▶ **Given records**:

——

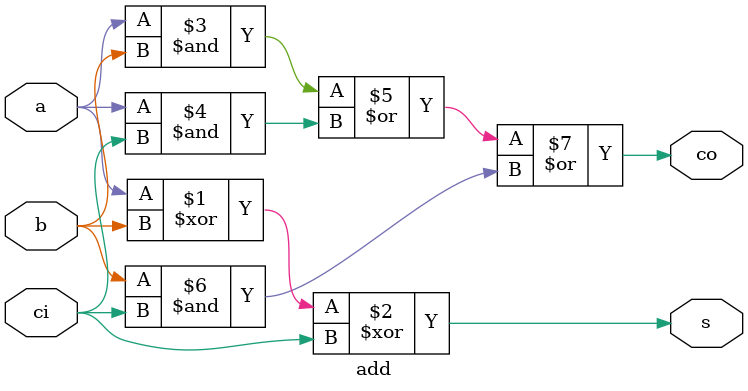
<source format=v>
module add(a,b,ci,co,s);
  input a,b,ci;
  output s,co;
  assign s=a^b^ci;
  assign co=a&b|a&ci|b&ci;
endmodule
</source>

——

Using the records above, write out exactly the lines from the one containing "output s,co;" through the last, and add nothing.

  output s,co;
  assign s=a^b^ci;
  assign co=a&b|a&ci|b&ci;
endmodule
</source>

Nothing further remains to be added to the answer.